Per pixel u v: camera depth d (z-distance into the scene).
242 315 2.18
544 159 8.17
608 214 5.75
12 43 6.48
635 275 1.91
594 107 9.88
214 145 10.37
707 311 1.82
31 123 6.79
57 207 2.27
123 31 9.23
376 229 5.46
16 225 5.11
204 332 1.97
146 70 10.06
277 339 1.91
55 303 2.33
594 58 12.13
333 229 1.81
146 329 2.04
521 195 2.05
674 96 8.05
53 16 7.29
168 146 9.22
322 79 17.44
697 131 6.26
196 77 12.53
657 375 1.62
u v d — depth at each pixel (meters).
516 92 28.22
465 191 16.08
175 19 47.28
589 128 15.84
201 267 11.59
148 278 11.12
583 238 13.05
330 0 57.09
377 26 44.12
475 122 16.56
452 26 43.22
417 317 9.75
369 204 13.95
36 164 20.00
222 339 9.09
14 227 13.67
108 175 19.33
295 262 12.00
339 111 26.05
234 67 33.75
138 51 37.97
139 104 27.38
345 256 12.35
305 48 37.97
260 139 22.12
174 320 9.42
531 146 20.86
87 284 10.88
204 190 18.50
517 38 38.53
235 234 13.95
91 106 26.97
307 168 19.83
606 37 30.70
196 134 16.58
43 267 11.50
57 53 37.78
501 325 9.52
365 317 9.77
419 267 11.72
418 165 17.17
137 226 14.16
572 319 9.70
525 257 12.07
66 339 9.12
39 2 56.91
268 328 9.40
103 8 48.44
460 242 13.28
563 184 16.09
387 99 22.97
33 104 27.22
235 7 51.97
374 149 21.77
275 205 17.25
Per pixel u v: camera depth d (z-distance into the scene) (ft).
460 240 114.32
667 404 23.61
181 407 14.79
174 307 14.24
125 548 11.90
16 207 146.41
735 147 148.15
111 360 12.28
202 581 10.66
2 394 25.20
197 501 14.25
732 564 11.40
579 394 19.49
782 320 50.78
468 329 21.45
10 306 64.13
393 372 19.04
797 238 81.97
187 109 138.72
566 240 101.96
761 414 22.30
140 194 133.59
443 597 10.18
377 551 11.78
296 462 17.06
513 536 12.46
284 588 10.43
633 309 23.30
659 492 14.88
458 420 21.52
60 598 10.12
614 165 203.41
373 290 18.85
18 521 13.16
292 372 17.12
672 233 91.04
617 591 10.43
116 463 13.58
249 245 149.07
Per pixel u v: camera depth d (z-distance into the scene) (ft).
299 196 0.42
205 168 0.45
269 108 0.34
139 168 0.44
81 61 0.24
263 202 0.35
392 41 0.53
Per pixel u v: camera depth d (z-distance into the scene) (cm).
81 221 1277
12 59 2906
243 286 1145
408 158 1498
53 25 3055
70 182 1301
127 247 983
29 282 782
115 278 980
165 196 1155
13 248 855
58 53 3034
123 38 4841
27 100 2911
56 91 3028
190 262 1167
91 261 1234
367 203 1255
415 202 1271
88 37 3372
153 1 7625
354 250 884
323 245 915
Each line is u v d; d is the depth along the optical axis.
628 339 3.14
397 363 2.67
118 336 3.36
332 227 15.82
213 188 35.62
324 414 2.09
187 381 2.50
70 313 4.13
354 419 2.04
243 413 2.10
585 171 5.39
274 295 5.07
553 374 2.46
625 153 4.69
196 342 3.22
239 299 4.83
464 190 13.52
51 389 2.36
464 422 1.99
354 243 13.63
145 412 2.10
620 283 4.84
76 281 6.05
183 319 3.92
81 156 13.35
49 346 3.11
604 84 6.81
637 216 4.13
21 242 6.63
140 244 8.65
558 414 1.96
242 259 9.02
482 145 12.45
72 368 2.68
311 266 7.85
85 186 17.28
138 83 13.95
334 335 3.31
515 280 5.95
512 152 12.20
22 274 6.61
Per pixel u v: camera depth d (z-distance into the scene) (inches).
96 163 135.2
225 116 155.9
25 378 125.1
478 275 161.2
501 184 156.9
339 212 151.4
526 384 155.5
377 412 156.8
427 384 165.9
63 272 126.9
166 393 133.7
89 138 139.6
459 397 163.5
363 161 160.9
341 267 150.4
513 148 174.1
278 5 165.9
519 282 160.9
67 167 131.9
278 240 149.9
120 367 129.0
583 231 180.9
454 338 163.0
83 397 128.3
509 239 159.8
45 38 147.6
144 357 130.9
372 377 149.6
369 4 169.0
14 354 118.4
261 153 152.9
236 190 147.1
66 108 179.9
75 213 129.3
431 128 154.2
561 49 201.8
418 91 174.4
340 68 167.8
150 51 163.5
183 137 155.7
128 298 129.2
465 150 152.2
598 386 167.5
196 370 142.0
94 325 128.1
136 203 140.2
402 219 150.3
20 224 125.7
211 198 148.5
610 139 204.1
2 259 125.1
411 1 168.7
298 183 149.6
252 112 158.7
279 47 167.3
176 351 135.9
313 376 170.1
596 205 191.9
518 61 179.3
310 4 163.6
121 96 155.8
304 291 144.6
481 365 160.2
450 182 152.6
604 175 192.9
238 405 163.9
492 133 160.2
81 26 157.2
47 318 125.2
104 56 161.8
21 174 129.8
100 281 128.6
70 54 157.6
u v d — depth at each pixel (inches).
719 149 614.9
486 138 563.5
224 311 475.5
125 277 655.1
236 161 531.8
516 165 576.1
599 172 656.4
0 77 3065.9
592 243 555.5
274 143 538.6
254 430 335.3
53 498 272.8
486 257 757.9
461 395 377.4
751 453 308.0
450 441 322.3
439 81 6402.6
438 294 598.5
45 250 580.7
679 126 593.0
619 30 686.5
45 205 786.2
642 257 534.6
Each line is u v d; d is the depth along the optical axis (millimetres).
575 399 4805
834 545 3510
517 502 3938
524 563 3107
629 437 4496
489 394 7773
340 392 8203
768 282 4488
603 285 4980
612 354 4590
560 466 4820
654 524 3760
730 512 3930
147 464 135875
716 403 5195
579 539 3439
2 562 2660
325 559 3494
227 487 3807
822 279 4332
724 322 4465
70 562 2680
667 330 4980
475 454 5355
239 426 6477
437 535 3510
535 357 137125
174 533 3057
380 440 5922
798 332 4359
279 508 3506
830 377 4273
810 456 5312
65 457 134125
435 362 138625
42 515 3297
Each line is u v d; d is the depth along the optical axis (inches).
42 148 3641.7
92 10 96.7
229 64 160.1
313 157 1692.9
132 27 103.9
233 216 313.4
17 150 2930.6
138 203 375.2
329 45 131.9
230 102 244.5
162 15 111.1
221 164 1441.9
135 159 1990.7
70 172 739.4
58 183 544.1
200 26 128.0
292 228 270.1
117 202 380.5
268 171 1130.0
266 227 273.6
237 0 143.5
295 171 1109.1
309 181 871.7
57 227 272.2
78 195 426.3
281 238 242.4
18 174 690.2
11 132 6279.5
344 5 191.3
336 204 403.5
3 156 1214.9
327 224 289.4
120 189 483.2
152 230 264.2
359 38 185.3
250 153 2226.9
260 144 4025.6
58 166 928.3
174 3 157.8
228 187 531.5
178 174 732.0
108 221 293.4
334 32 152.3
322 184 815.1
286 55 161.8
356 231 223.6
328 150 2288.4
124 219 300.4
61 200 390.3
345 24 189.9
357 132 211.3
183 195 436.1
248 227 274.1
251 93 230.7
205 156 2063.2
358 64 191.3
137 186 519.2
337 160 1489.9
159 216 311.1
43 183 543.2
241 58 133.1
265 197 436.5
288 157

═══

Please retype the listing above with no line missing.

» Answer:
Per pixel u v: camera depth d (z-distance into the scene).
242 315 2.18
544 159 8.17
608 214 5.75
12 43 6.48
635 275 1.91
594 107 9.88
214 145 10.37
707 311 1.82
31 123 6.79
57 207 2.27
123 31 9.23
376 229 5.46
16 225 5.11
204 332 1.97
146 70 10.06
277 339 1.91
55 303 2.33
594 58 12.13
333 229 1.81
146 329 2.04
521 195 2.05
674 96 8.05
53 16 7.29
168 146 9.22
322 79 17.44
697 131 6.26
196 77 12.53
657 375 1.62
u v d — depth at each pixel (meters).
516 92 28.22
465 191 16.08
175 19 47.28
589 128 15.84
201 267 11.59
148 278 11.12
583 238 13.05
330 0 57.09
377 26 44.12
475 122 16.56
452 26 43.22
417 317 9.75
369 204 13.95
36 164 20.00
222 339 9.09
14 227 13.67
108 175 19.33
295 262 12.00
339 111 26.05
234 67 33.75
138 51 37.97
139 104 27.38
345 256 12.35
305 48 37.97
260 139 22.12
174 320 9.42
531 146 20.86
87 284 10.88
204 190 18.50
517 38 38.53
235 234 13.95
91 106 26.97
307 168 19.83
606 37 30.70
196 134 16.58
43 267 11.50
57 53 37.78
501 325 9.52
365 317 9.77
419 267 11.72
418 165 17.17
137 226 14.16
572 319 9.70
525 257 12.07
66 339 9.12
39 2 56.91
268 328 9.40
103 8 48.44
460 242 13.28
563 184 16.09
387 99 22.97
33 104 27.22
235 7 51.97
374 149 21.77
275 205 17.25
Per pixel u v: camera depth d (z-distance into the scene) (ft).
460 240 114.32
667 404 23.61
181 407 14.79
174 307 14.24
125 548 11.90
16 207 146.41
735 147 148.15
111 360 12.28
202 581 10.66
2 394 25.20
197 501 14.25
732 564 11.40
579 394 19.49
782 320 50.78
468 329 21.45
10 306 64.13
393 372 19.04
797 238 81.97
187 109 138.72
566 240 101.96
761 414 22.30
140 194 133.59
443 597 10.18
377 551 11.78
296 462 17.06
513 536 12.46
284 588 10.43
633 309 23.30
659 492 14.88
458 420 21.52
60 598 10.12
614 165 203.41
373 290 18.85
18 521 13.16
292 372 17.12
672 233 91.04
617 591 10.43
116 463 13.58
249 245 149.07
Per pixel u v: camera depth d (z-distance into the scene) (ft).
299 196 0.42
205 168 0.45
269 108 0.34
139 168 0.44
81 61 0.24
263 202 0.35
392 41 0.53
Per pixel u v: camera depth d (z-distance into the scene) (cm).
81 221 1277
12 59 2906
243 286 1145
408 158 1498
53 25 3055
70 182 1301
127 247 983
29 282 782
115 278 980
165 196 1155
13 248 855
58 53 3034
123 38 4841
27 100 2911
56 91 3028
190 262 1167
91 261 1234
367 203 1255
415 202 1271
88 37 3372
153 1 7625
354 250 884
323 245 915
Each line is u v d; d is the depth along the optical axis.
628 339 3.14
397 363 2.67
118 336 3.36
332 227 15.82
213 188 35.62
324 414 2.09
187 381 2.50
70 313 4.13
354 419 2.04
243 413 2.10
585 171 5.39
274 295 5.07
553 374 2.46
625 153 4.69
196 342 3.22
239 299 4.83
464 190 13.52
51 389 2.36
464 422 1.99
354 243 13.63
145 412 2.10
620 283 4.84
76 281 6.05
183 319 3.92
81 156 13.35
49 346 3.11
604 84 6.81
637 216 4.13
21 242 6.63
140 244 8.65
558 414 1.96
242 259 9.02
482 145 12.45
72 368 2.68
311 266 7.85
85 186 17.28
138 83 13.95
334 335 3.31
515 280 5.95
512 152 12.20
22 274 6.61
Per pixel u v: camera depth d (z-distance into the scene) (inches).
96 163 135.2
225 116 155.9
25 378 125.1
478 275 161.2
501 184 156.9
339 212 151.4
526 384 155.5
377 412 156.8
427 384 165.9
63 272 126.9
166 393 133.7
89 138 139.6
459 397 163.5
363 161 160.9
341 267 150.4
513 148 174.1
278 5 165.9
519 282 160.9
67 167 131.9
278 240 149.9
120 367 129.0
583 231 180.9
454 338 163.0
83 397 128.3
509 239 159.8
45 38 147.6
144 357 130.9
372 377 149.6
369 4 169.0
14 354 118.4
261 153 152.9
236 190 147.1
66 108 179.9
75 213 129.3
431 128 154.2
561 49 201.8
418 91 174.4
340 68 167.8
150 51 163.5
183 137 155.7
128 298 129.2
465 150 152.2
598 386 167.5
196 370 142.0
94 325 128.1
136 203 140.2
402 219 150.3
20 224 125.7
211 198 148.5
610 139 204.1
2 259 125.1
411 1 168.7
298 183 149.6
252 112 158.7
279 47 167.3
176 351 135.9
313 376 170.1
596 205 191.9
518 61 179.3
310 4 163.6
121 96 155.8
304 291 144.6
481 365 160.2
450 182 152.6
604 175 192.9
238 405 163.9
492 133 160.2
81 26 157.2
47 318 125.2
104 56 161.8
21 174 129.8
100 281 128.6
70 54 157.6
u v d — depth at each pixel (inches).
719 149 614.9
486 138 563.5
224 311 475.5
125 277 655.1
236 161 531.8
516 165 576.1
599 172 656.4
0 77 3065.9
592 243 555.5
274 143 538.6
254 430 335.3
53 498 272.8
486 257 757.9
461 395 377.4
751 453 308.0
450 441 322.3
439 81 6402.6
438 294 598.5
45 250 580.7
679 126 593.0
619 30 686.5
45 205 786.2
642 257 534.6
Each line is u v d; d is the depth along the optical axis (millimetres).
575 399 4805
834 545 3510
517 502 3938
524 563 3107
629 437 4496
489 394 7773
340 392 8203
768 282 4488
603 285 4980
612 354 4590
560 466 4820
654 524 3760
730 512 3930
147 464 135875
716 403 5195
579 539 3439
2 562 2660
325 559 3494
227 487 3807
822 279 4332
724 322 4465
70 562 2680
667 330 4980
475 454 5355
239 426 6477
437 535 3510
535 357 137125
174 533 3057
380 440 5922
798 332 4359
279 508 3506
830 377 4273
810 456 5312
65 457 134125
435 362 138625
42 515 3297
Each line is u v d; d is the depth along the optical axis (inches).
42 148 3641.7
92 10 96.7
229 64 160.1
313 157 1692.9
132 27 103.9
233 216 313.4
17 150 2930.6
138 203 375.2
329 45 131.9
230 102 244.5
162 15 111.1
221 164 1441.9
135 159 1990.7
70 172 739.4
58 183 544.1
200 26 128.0
292 228 270.1
117 202 380.5
268 171 1130.0
266 227 273.6
237 0 143.5
295 171 1109.1
309 181 871.7
57 227 272.2
78 195 426.3
281 238 242.4
18 174 690.2
11 132 6279.5
344 5 191.3
336 204 403.5
3 156 1214.9
327 224 289.4
120 189 483.2
152 230 264.2
359 38 185.3
250 153 2226.9
260 144 4025.6
58 166 928.3
174 3 157.8
228 187 531.5
178 174 732.0
108 221 293.4
334 32 152.3
322 184 815.1
286 55 161.8
356 231 223.6
328 150 2288.4
124 219 300.4
61 200 390.3
345 24 189.9
357 132 211.3
183 195 436.1
248 227 274.1
251 93 230.7
205 156 2063.2
358 64 191.3
137 186 519.2
337 160 1489.9
159 216 311.1
43 183 543.2
241 58 133.1
265 197 436.5
288 157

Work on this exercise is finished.